Study characteristics
Methods	RCT
Participants	Number: 30 radial arteries Number per intervention Ultrasound: 15 radial arteries Palpation: 15 radial arteries Inclusion criteria Small children Exclusion criteria Not reported Surgery/setting: major neurosurgery Baseline characteristics Age: 6 months–9 years; median age 28 months; mean age 40 (SD 33) months Ultrasound group: mean 40.3 (SD 34.9) months Palpation group: mean 39.6 (SD 32.5) months Mean weight: not reported Sex ratio: not reported
Interventions	Randomisation: coin toss Intervention: the radial artery was first localised by ultrasound in its short cross‐section. The cannula was advanced toward the vessel at an angle of 45 degrees. When the cannula appeared to be within the vessel, the transducer was removed and catheterisation was accomplished. Control Palpation technique: the position and course of the artery were identified, the skin was repeatedly disinfected, and the cannula was inserted distally to the fingertip and was directed according to continued palpation. Cross‐over to the other technique: after 3 failed cannulation attempts, the initial approach was changed to the alternative method Co‐Intervention: a normovolaemic status was achieved using crystalloids given the night before the procedure. A linear transducer connected to an ultrasound system (Sonos 5000; Hewlett‐Packard, Andover, MA, USA) was used with a focal length positioned 1.8 cm to identify the radial artery.

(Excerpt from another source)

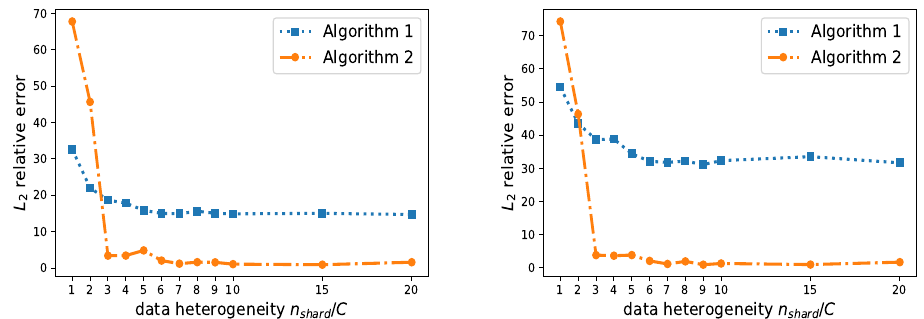
Figure 5. Fed-DeepONet G θ ∗ (Algorithms 1 and 2) performance change on the in-distribution ( left ) and out-of-distribution ( right ) test trajectories when we vary the data heterogeneity using n shards / C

The cross‐sectional area of the artery was measured at the head of the radius with and without dorsiflexion of the hand by about 45 degrees. The transducer or the physician's fingertip was applied to the skin, and the radial artery was identified as the pulsating vessel. Following further local disinfection, the vessel was approached with standard 24‐G cannulas (Becton Dickinson, Helsinborg, Sweden) via 1 of the 2 techniques. Expertise of operator: experienced personnel (> 20 paediatric arterial catheterisations)

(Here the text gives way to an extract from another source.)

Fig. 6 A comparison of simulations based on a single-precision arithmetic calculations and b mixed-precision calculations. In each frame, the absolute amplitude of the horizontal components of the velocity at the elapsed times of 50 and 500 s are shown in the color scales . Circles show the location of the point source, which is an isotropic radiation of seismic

Outcomes	Cross‐sectional area of the radial artery with or without dorsiflexion Cannulation success rates with palpation and ultrasound techniques Cannulation success rate on first attempt Time for successful insertion of the catheter between palpation and ultrasound techniques (interval between skin puncture and successful intra‐arterial advancement of the catheter) Total number of attempts at arterial cannulation with palpation and ultrasound techniques Total number of technique switches Rate of complications for palpation and ultrasound techniques
Notes	No information was provided regarding funding, and no conflicts of interest were declared.
Risk of bias
Bias	Authors' judgement	Support for judgement
Random sequence generation (selection bias)	Low risk	Quote: "The technique to be used for radial artery puncture and insertion of the catheter was selected by tossing a coin: heads for ultrasound guidance and tails for palpation."
Allocation concealment (selection bias)	Unclear risk	No information.

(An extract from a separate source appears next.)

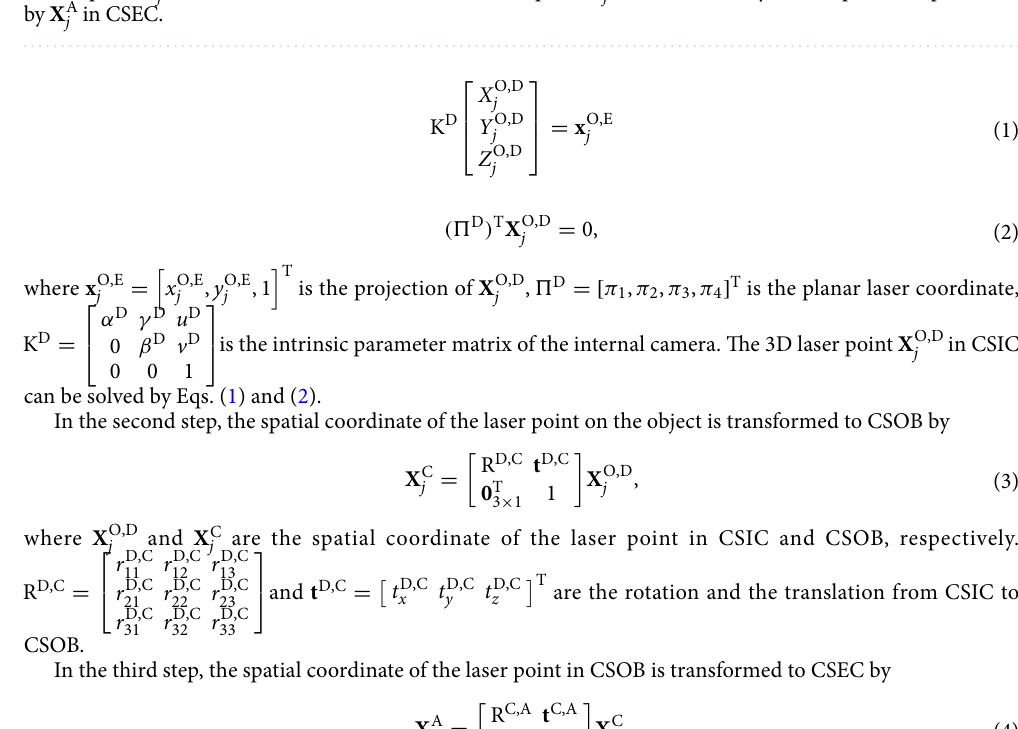
Figure 1. The principle of the vision reconstruction with the laser plane, internal camera, 3D reference and external camera in Ref. 21 . The planar laser intersects the measured object with the 3D point X O,D the 3D point X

Blinding of participants and personnel (performance bias) All outcomes	High risk	All participants underwent induction of general anaesthesia prior to arterial catheterisation (low risk of bias). The anaesthesiologist was aware of the allocated intervention before performing arterial catheterisation (high risk of bias).
Blinding of outcome assessment (detection bias) All outcomes	Low risk	Quote: "When the cannula appeared to be within the vessel, the transducer was removed and catheterization was accomplished."
Incomplete outcome data (attrition bias) All outcomes	Low risk	No participants withdrawn.
Selective reporting (reporting bias)	Low risk	All outcomes were addressed.
Other bias	Low risk	We identified no other sources of bias.